# Assets bundles

Asset bundles are a way to define the databricks project as a code. You can develop your project locally by following the typical Databricks project patterns, and deploy it to the platform using your CI/CD pipeline.

## Configuration

The bundle's configuration of the bundle is defined in the `databricks.yml` file. Consider the configuration options for the bundle. Check the official desriptions in the [Databricks Asset Bundle configuration](https://docs.databricks.com/aws/en/dev-tools/bundles/settings).

- `bundle`: Specifies the Databricks environment and the bundle's basic proerpties.
- `include`: allows to specify other configuration files. When configuration is relatively complex, it's convenient to keep some configurations in the other files.
- [`scripts`](https://docs.databricks.com/aws/en/dev-tools/bundles/settings#scripts): Define a script to be run in the local environemt. But the configuration specific to the Databricks environemnt that corresponds to the bunlde will be applied. You can use a command like `databricks bundle run <name specified for the script>`. 
- [`sync`](https://docs.databricks.com/aws/en/dev-tools/bundles/settings#sync): Specifies which files will be pushed to the Databricks environemtn during `databricks bundle deploy`.
- [`artifacts`](https://docs.databricks.com/aws/en/dev-tools/bundles/settings#artifacts): if your project is supposed to produce some output files during build (python whl, java jar, etc.) you have to specify this using `artifacts` attribute. The most important detail is that here is defined the script that generates the artifact; this script will be executed with the `databricks bundle build` command.
- [`variables`](https://docs.databricks.com/aws/en/dev-tools/bundles/settings#variables): here, you can define variables that can be used in subtitutions.
- [`resources`](https://docs.databricks.com/aws/en/dev-tools/bundles/settings#resources): specifies the Databricks [resources](https://docs.databricks.com/aws/en/dev-tools/bundles/resources#supported-resources). It is literaly the features of the Databricks used by the project lie: jobs, dashboards, clusters etc.
- [`targets`](https://docs.databricks.com/aws/en/dev-tools/bundles/settings#targets): sometimes you need several setups for the same project.

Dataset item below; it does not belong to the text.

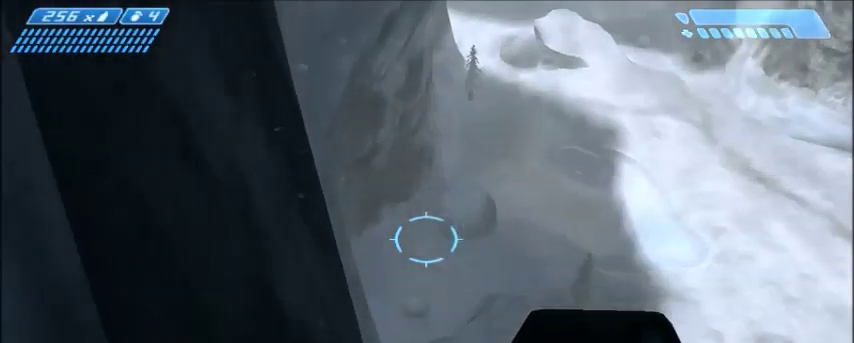
{"keys": ["w"], "mouse": [], "events": []}
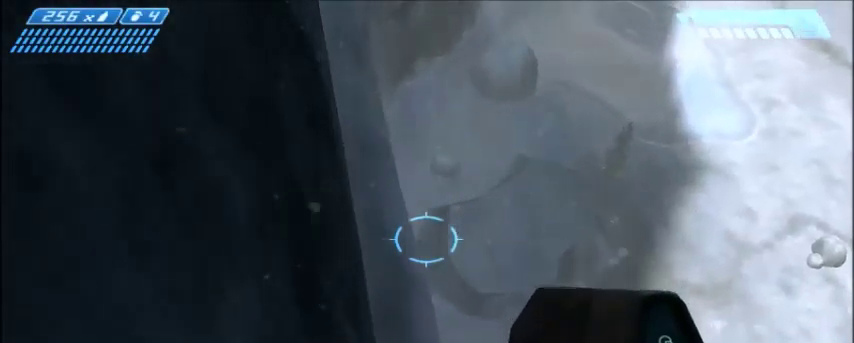
{"keys": ["w"], "mouse": [], "events": []}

The most popular cases are `dev` and `production`. The `targets` allows to specify exactly this.

### Artifacts

Consider the simpliest possible `artifact` usage. The following code specifies the artifact as the `result` file.

```yaml
artifacts:
  default:
    build: echo "this is new configuration" > result
```

Running the command `databricks bundle build` will create the `result` file, which will then published in the Databricks environment.

## Substitutions

With substitutions mechanisms you will be able to retrieve some values and substitute them to the config during `bundle build` or `bundle run`. As typcail you have to define your substitutions in the `${<variable name>}` format.

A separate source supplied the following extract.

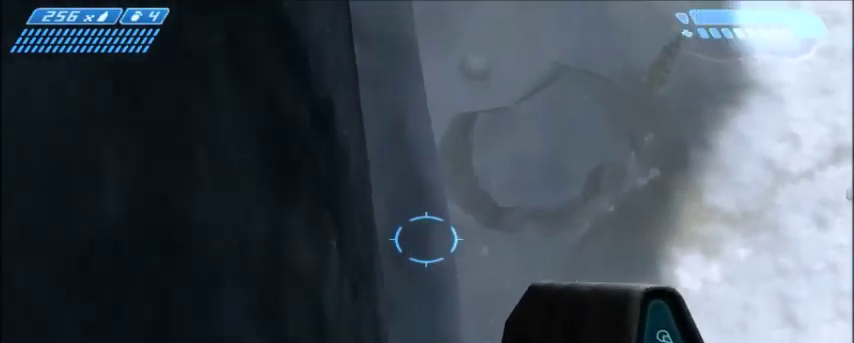
{"keys": ["w"], "mouse": [], "events": []}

For example the following pattern in the configuration:

```yaml
artifacts:
  default:
    build: echo "This is ${bundle.name} bundle" > ${bundle.target}
```

It will create a file with the same name as the bundle's target and save the string that containing the bundle name there.

## Variables

Variables can be sepcified using following symtax:
```yaml
variables:
  <var_name1>:
    ...
  <var_name2>:
    ...
```

To pass a value to a variable, use the environment variable that follows the pattern `BUNDLE_VAR_<name of variable>`, databricks CLI commands executed from corresponding environement will automatically substitute this value.

---

As exmaple consider the following configuration for variables:

```yaml
variables:
  var1:
    default: value1
  var2:
    default: value2

artifacts:
  default:
    build: echo "${var.var1} and ${var.var2}" > result
```

The values `var1` and `var2` are defined in the bundle, and then used in the command that creates the file.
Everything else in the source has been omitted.